▶ _EXERCISE_
In the listing that follows, find the line with "Creador de vídeos de cotxes", then copy exactly from it through the line with "We volgen actief hoe ophaaldiensten", leaving out every picture.

▶ _EXERCISE MATERIAL_
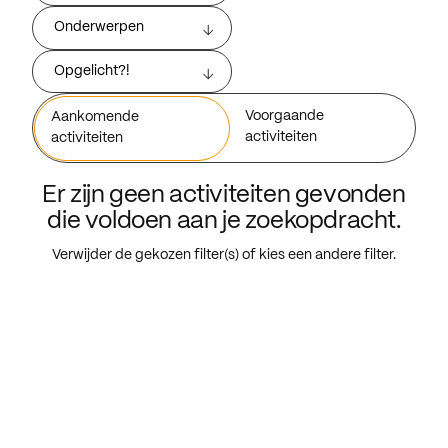
Onderwerpen
Opgelicht?!
Voorgaande
Aankomende
activiteiten
activiteiten
Er zijn geen activiteiten gevonden
die voldoen aan je zoekopdracht.
Verwijder de gekozen filter(s) of kies een andere filter.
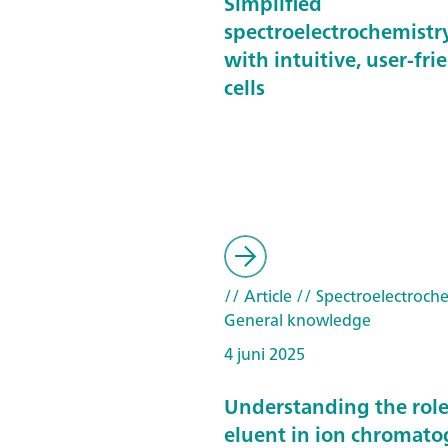
Simplified
spectroelectrochemistr
with intuitive, user-fri
cells
// Article
// Spectroelectroche
General knowledge
4 juni 2025
Understanding the role
eluent in ion chromat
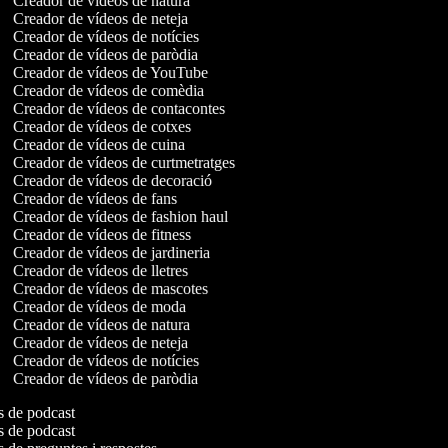
Creador de vídeos de natura
Creador de vídeos de neteja
Creador de vídeos de notícies
Creador de vídeos de paròdia
Creador de vídeos de YouTube
Creador de vídeos de comèdia
Creador de vídeos de contacontes
Creador de vídeos de cotxes
Creador de vídeos de cuina
Creador de vídeos de curtmetratges
Creador de vídeos de decoració
Creador de vídeos de fans
Creador de vídeos de fashion haul
Creador de vídeos de fitness
Creador de vídeos de jardineria
Creador de vídeos de lletres
Creador de vídeos de mascotes
Creador de vídeos de moda
Creador de vídeos de natura
Creador de vídeos de neteja
Creador de vídeos de notícies
Creador de vídeos de paròdia
os de podcast
os de podcast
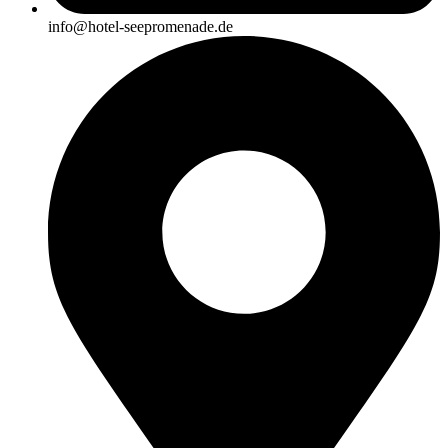
info@hotel-seepromenade.de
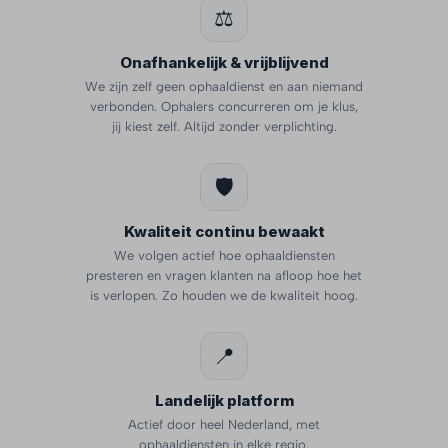
⚖️
Onafhankelijk & vrijblijvend
We zijn zelf geen ophaaldienst en aan niemand
verbonden. Ophalers concurreren om je klus,
jij kiest zelf. Altijd zonder verplichting.
🛡️
Kwaliteit continu bewaakt
We volgen actief hoe ophaaldiensten
presteren en vragen klanten na afloop hoe het
is verlopen. Zo houden we de kwaliteit hoog.
📍
Landelijk platform
Actief door heel Nederland, met
ophaaldiensten in elke regio.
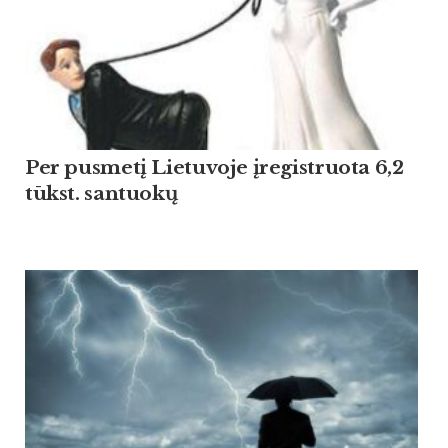
Per pusmetį Lietuvoje įregistruota 6,2
tūkst. santuokų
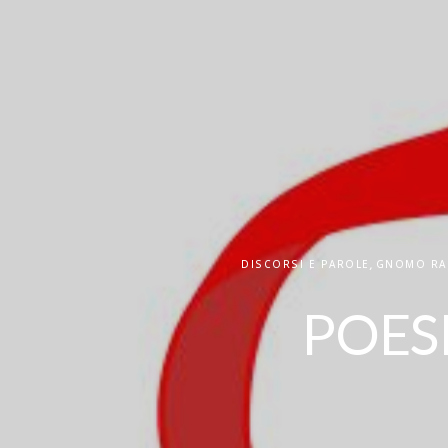
DISCORSI E PAROLE
,
GNOMO RA
POES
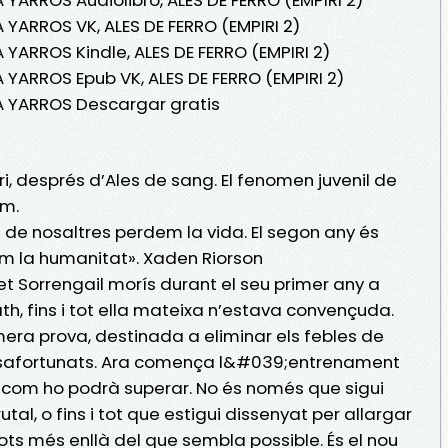
 YARROS VK, ALES DE FERRO (EMPIRI 2)
YARROS Kindle, ALES DE FERRO (EMPIRI 2)
 YARROS Epub VK, ALES DE FERRO (EMPIRI 2)
A YARROS Descargar gratis
i, després d’Ales de sang. El fenomen juvenil de
om.
 de nosaltres perdem la vida. El segon any és
 la humanitat». Xaden Riorson
t Sorrengail morís durant el seu primer any a
h, fins i tot ella mateixa n’estava convençuda.
mera prova, destinada a eliminar els febles de
 desafortunats. Ara comença l&#039;entrenament
nta com ho podrà superar. No és només que sigui
al, o fins i tot que estigui dissenyat per allargar
lots més enllà del que sembla possible. És el nou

▶ _ANSWER BOX_
Creador de vídeos de cotxes
Creador de vídeos de cuina
Creador de vídeos de curtmetratges
Creador de vídeos de decoració
Creador de vídeos de fans
Creador de vídeos de fashion haul
Creador de vídeos de fitness
Creador de vídeos de jardineria
Creador de vídeos de lletres
Creador de vídeos de mascotes
Creador de vídeos de moda
Creador de vídeos de natura
Creador de vídeos de neteja
Creador de vídeos de notícies
Creador de vídeos de paròdia
os de podcast
os de podcast
info@hotel-seepromenade.de
⚖️
Onafhankelijk & vrijblijvend
We zijn zelf geen ophaaldienst en aan niemand
verbonden. Ophalers concurreren om je klus,
jij kiest zelf. Altijd zonder verplichting.
🛡️
Kwaliteit continu bewaakt
We volgen actief hoe ophaaldiensten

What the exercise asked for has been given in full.